Louisa used to lie awake at night wondering whether the women who
called on us called on ME because I was with her, or on HER
because she was with me; and she was always laying traps to find
out what I thought. Of course I had to disown my oldest friends,
rather than let her suspect she owed me the chance of making a
single acquaintance--when, all the while, that was what she had
me there for, and what she wrote me a handsome cheque for when
the season was over!"

Mrs. Fisher was not a woman who talked of herself without cause,
and the practice of direct speech, far from precluding in her an
occasional resort to circuitous methods, served rather, at
crucial moments, the purpose of the juggler's chatter while he
shifts the contents of his sleeves. Through the haze of her
cigarette smoke she continued to gaze meditatively at Miss Bart,
who, having dismissed her maid, sat before the
toilet-table shaking out over her shoulders the loosened
undulations of her hair.

"Your hair's wonderful, Lily. Thinner--? What does that matter,
when it's so light and alive? So many women's worries seem to go
straight to their hair--but yours looks as if there had never
been an anxious thought under it. I never saw you look better
than you did this evening. Mattie Gormer told me that Morpeth
wanted to paint you--why don't you let him?"

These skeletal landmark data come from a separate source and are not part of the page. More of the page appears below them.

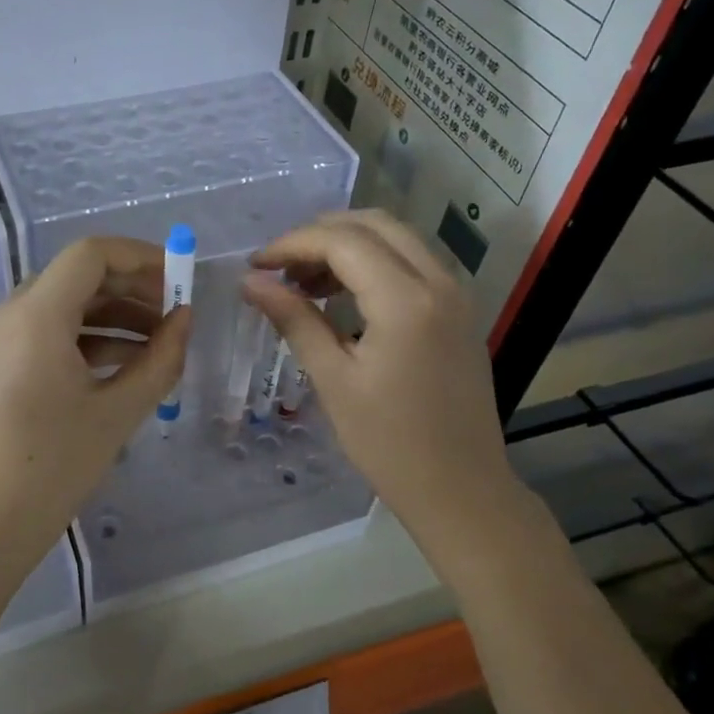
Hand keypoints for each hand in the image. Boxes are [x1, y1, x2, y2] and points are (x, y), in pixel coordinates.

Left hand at [0, 237, 190, 593]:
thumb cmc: (51, 468)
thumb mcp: (117, 413)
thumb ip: (159, 359)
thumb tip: (184, 320)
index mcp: (35, 316)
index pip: (90, 255)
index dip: (140, 257)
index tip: (180, 281)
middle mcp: (7, 317)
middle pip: (75, 278)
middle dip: (130, 289)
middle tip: (175, 315)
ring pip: (60, 308)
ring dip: (111, 317)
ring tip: (158, 346)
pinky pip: (43, 336)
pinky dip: (84, 341)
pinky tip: (120, 369)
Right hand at [242, 210, 518, 544]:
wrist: (462, 489)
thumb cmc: (390, 444)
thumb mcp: (333, 380)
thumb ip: (294, 319)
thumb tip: (251, 281)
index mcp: (406, 301)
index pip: (342, 241)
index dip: (292, 244)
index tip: (256, 266)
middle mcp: (439, 282)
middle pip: (374, 224)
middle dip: (320, 234)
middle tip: (280, 267)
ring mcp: (456, 295)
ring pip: (397, 238)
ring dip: (348, 246)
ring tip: (305, 283)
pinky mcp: (459, 311)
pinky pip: (413, 263)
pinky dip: (374, 263)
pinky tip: (343, 297)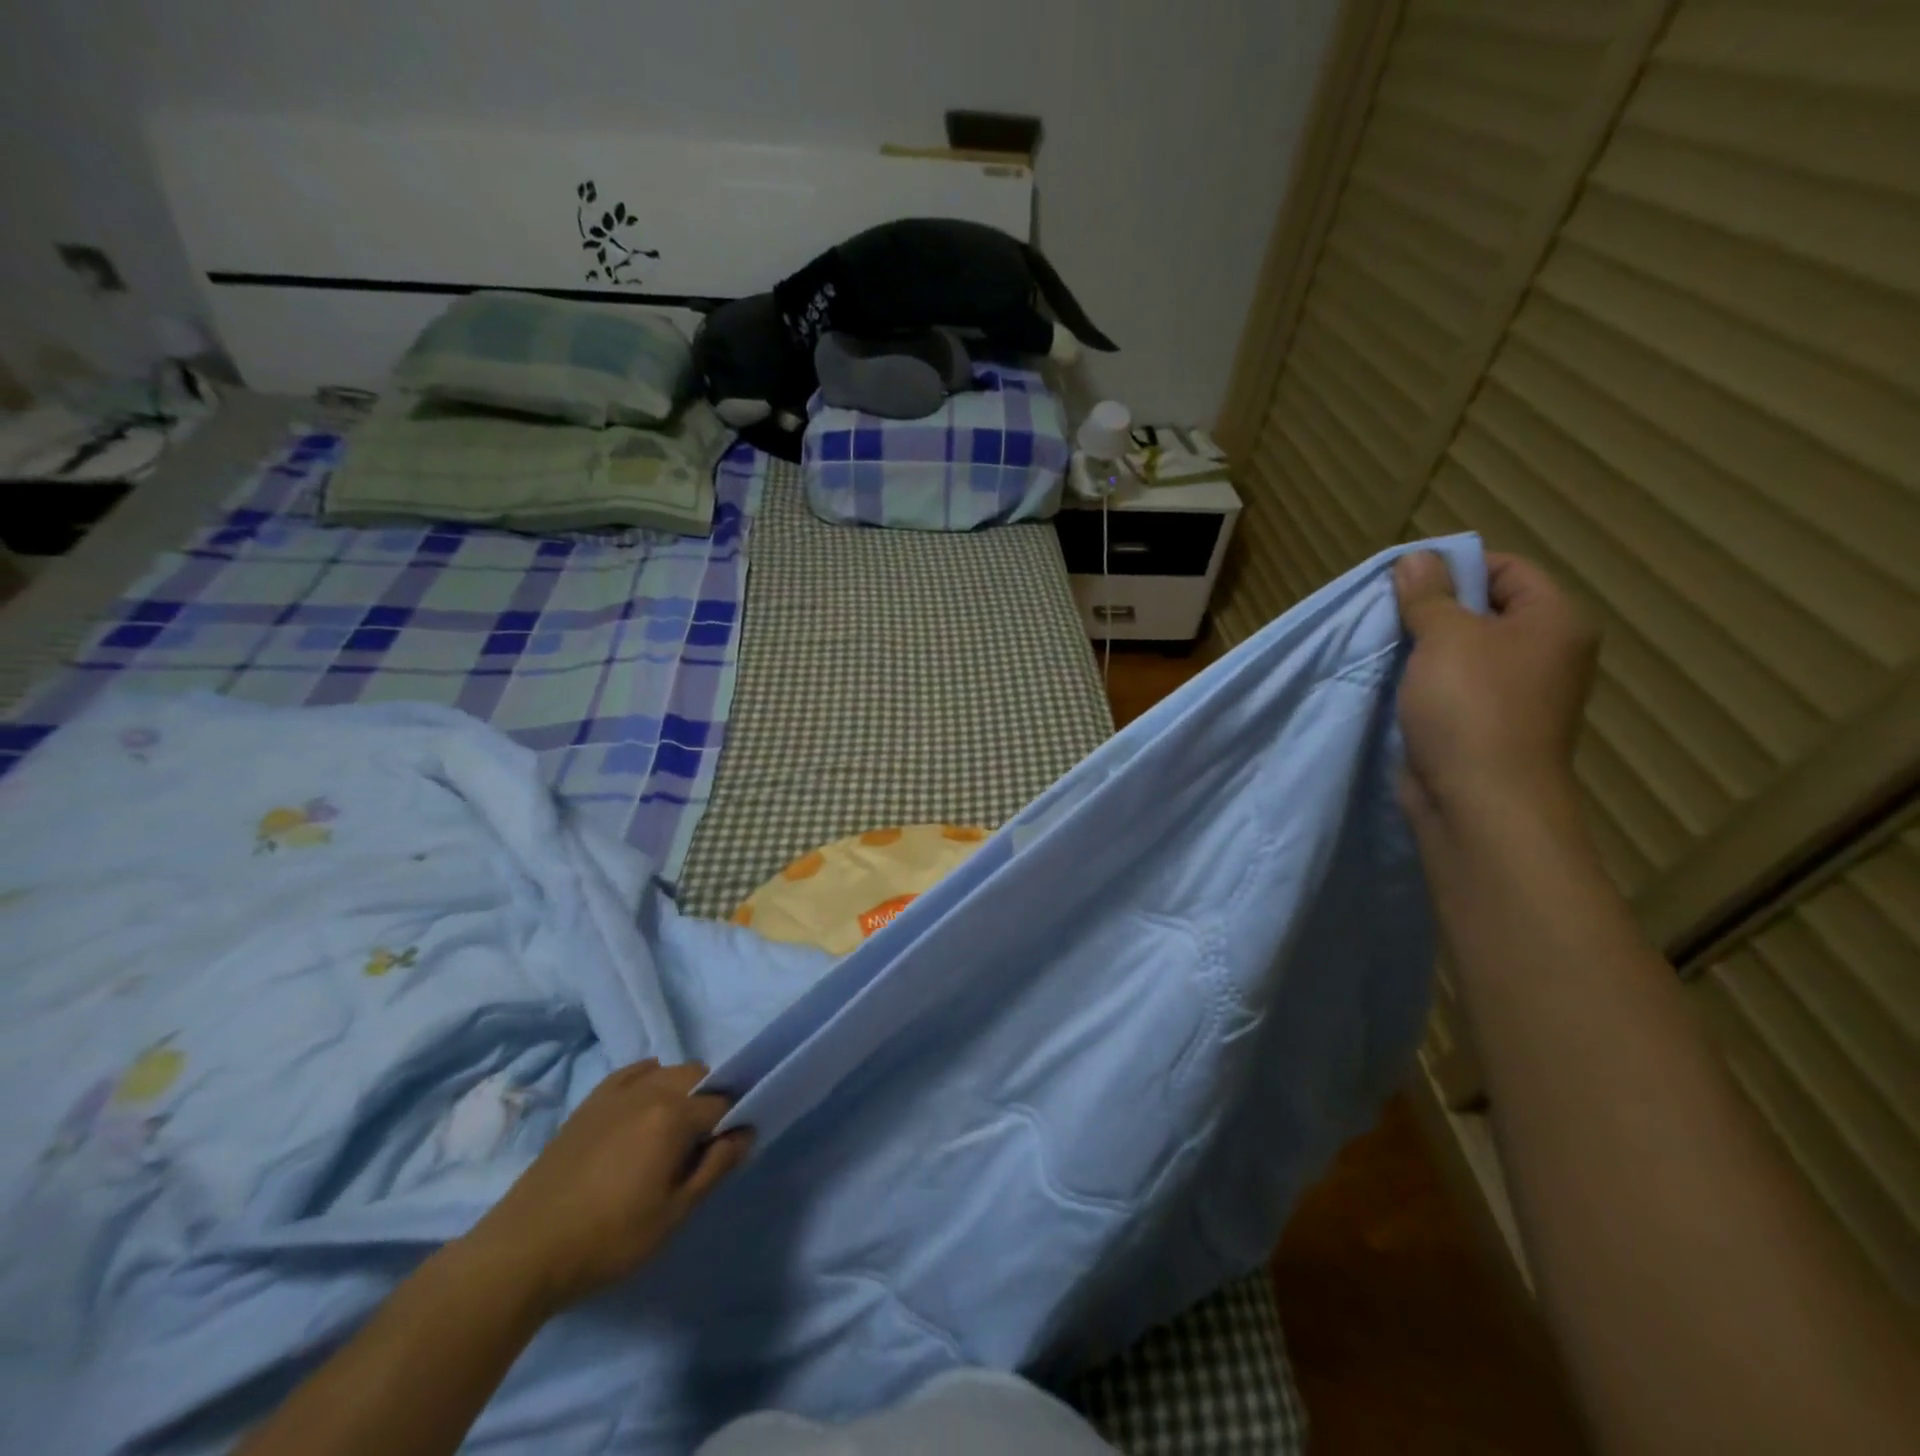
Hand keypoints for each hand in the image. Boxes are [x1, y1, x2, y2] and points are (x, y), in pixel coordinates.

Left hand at [460, 1060, 749, 1315]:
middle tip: (701, 1144)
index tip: (728, 1149)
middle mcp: (649, 1091)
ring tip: (672, 1132)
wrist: (524, 1251)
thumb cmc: (608, 1239)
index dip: (732, 1123)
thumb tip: (745, 1132)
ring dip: (682, 1089)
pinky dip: (650, 1078)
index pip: (722, 1102)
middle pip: (698, 1076)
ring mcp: (617, 1093)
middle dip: (710, 1099)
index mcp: (674, 1116)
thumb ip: (715, 1168)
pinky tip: (647, 1103)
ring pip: (668, 1071)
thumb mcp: (673, 1215)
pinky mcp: (590, 1103)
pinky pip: (634, 1073)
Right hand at [1392, 550, 1597, 833]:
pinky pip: (1455, 689)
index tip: (1404, 581)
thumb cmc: (1470, 706)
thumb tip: (1415, 557)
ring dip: (1425, 649)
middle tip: (1386, 614)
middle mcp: (1546, 653)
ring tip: (1385, 648)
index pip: (1507, 569)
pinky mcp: (1488, 726)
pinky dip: (1426, 683)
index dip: (1456, 567)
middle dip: (1433, 609)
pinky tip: (1395, 686)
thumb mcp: (1444, 636)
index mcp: (1554, 621)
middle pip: (1485, 611)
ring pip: (1465, 653)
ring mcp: (1519, 694)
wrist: (1480, 802)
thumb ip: (1428, 594)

Miss Bart's immediate answer was to address a critical glance to
the reflection of the countenance under discussion. Then she
said, with a slight touch of irritation: "I don't care to accept
a portrait from Paul Morpeth."

Mrs. Fisher mused. "N--no. And just now, especially--well, he
can do you after you're married." She waited a moment, and then
went on: "By the way, I had a visit from Mattie the other day.
She turned up here last Sunday--and with Bertha Dorset, of all
people in the world!"

She paused again to measure the effect of this announcement on
her hearer, but the brush in Miss Bart's lifted hand maintained
its unwavering stroke from brow to nape.

"I never was more astonished," Mrs. Fisher pursued. "I don't know
two women less predestined to intimacy--from Bertha's standpoint,
that is; for of course poor Mattie thinks it natural enough that
she should be singled out--I've no doubt the rabbit always thinks
it is fascinating the anaconda. Well, you know I've always told
you that Mattie secretly longed to bore herself with the really
fashionable; and now that the chance has come, I see that she's
capable of sacrificing all her old friends to it."

Lily laid aside her brush and turned a penetrating glance upon
her friend. "Including ME?" she suggested.

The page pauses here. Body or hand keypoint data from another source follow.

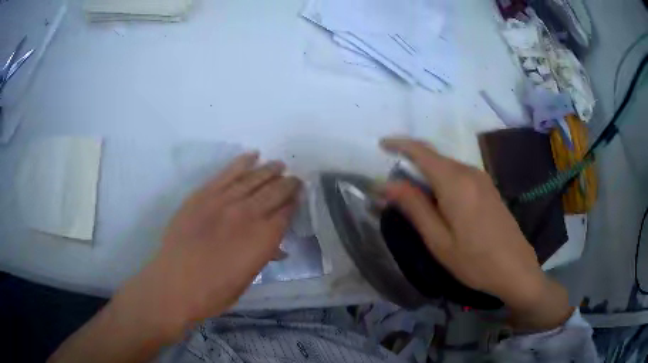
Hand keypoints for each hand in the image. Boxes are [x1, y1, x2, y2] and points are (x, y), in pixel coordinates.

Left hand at [114, 152, 300, 338]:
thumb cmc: (214, 292)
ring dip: (269, 170)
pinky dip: (241, 163)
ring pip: (253, 178)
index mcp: (263, 239)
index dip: (294, 203)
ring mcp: (223, 201)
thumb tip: (277, 247)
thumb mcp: (247, 279)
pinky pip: (226, 174)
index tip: (299, 197)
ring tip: (279, 165)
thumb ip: (263, 256)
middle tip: (295, 180)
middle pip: (274, 192)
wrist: (175, 284)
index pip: (286, 213)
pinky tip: (252, 156)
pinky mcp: (203, 195)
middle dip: (288, 184)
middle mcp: (247, 215)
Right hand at [380, 137, 572, 330]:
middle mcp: (469, 172)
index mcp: (455, 182)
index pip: (421, 151)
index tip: (381, 146)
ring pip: (446, 167)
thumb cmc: (475, 261)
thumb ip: (414, 207)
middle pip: (434, 158)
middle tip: (392, 190)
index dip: (399, 144)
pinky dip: (441, 182)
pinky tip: (439, 204)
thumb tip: (387, 184)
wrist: (516, 269)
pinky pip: (459, 176)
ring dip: (426, 176)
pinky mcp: (488, 188)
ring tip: (413, 200)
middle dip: (410, 166)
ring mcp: (482, 179)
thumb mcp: (439, 240)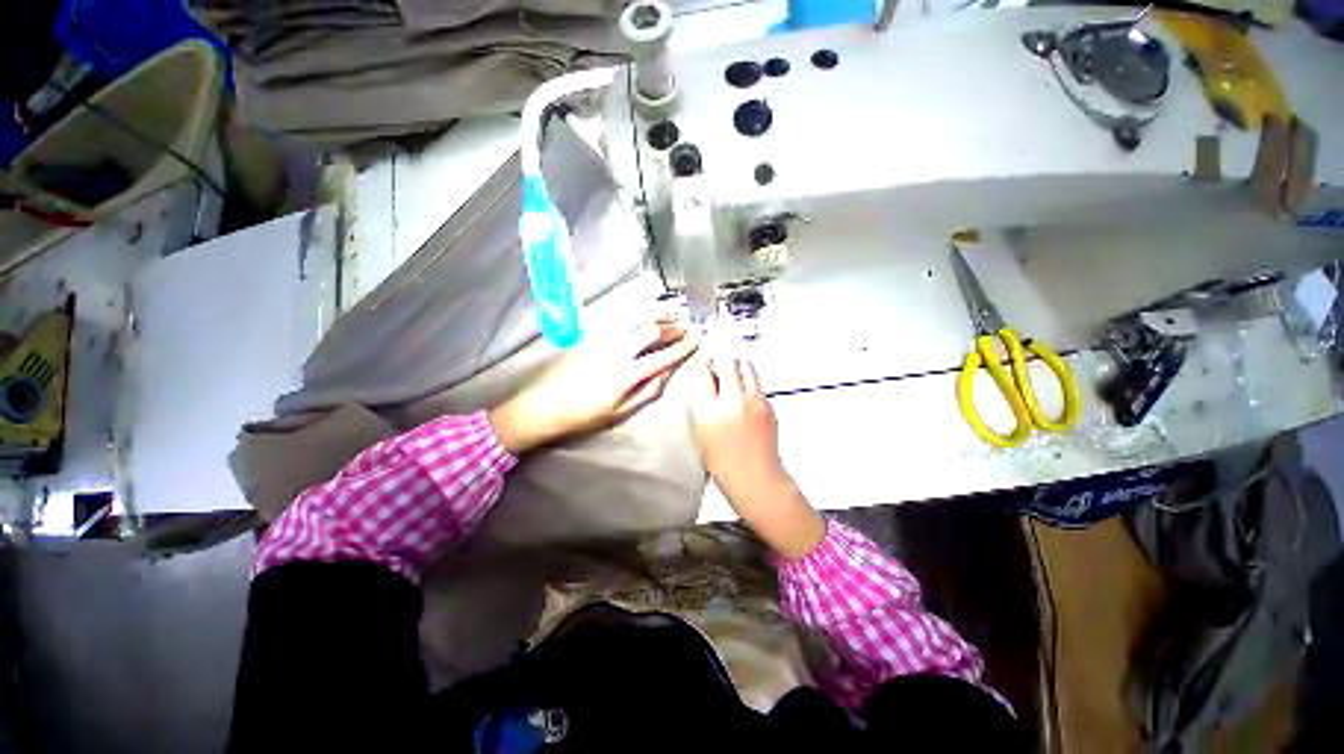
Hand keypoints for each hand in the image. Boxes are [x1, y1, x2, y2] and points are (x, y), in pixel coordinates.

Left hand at [489, 318, 697, 453]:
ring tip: (670, 315)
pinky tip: (644, 317)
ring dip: (656, 315)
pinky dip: (637, 315)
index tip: (695, 341)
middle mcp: (617, 350)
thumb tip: (666, 373)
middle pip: (651, 330)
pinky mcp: (590, 335)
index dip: (682, 347)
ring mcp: (602, 339)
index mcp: (627, 373)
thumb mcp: (620, 411)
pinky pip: (619, 319)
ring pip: (635, 318)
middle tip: (684, 328)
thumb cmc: (585, 415)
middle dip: (672, 327)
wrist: (544, 406)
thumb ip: (647, 391)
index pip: (662, 356)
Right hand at [688, 357, 824, 559]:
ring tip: (733, 378)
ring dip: (737, 367)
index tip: (703, 369)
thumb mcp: (702, 433)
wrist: (755, 478)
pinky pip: (757, 383)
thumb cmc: (724, 464)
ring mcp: (754, 401)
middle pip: (727, 361)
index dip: (703, 368)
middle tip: (718, 370)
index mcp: (710, 410)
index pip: (704, 372)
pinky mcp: (768, 404)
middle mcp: (733, 400)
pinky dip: (749, 384)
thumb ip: (704, 405)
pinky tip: (745, 398)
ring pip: (746, 365)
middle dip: (720, 362)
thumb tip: (707, 384)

"Ah, my dear," murmured Mrs. Fisher, rising to push back a log
from the hearth.

"That's what Bertha means, isn't it?" Miss Bart went on steadily.
"For of course she always means something; and before I left Long
Island I saw that she was beginning to lay her toils for Mattie."

Mrs. Fisher sighed evasively. "She has her fast now, at any rate.
To think of that loud independence of Mattie's being only
a subtler form of snobbishness! Bertha can already make her
believe anything she pleases--and I'm afraid she's begun, my poor
child, by insinuating horrors about you."

Lily flushed under the shadow of her drooping hair. "The world is
too vile," she murmured, averting herself from Mrs. Fisher's
anxious scrutiny.

"It's not a pretty place; and the only way to keep a footing in
it is to fight it on its own terms--and above all, my dear, not
alone!" Mrs. Fisher gathered up her floating implications in a
resolute grasp. "You've told me so little that I can only guess
what has been happening; but in the rush we all live in there's
no time to keep on hating any one without a cause, and if Bertha
is still nasty enough to want to injure you with other people it
must be because she's still afraid of you. From her standpoint
there's only one reason for being afraid of you; and my own idea
is that, if you want to punish her, you hold the means in your
hand. I believe you can marry George Dorset tomorrow; but if you
don't care for that particular form of retaliation, the only
thing to save you from Bertha is to marry somebody else."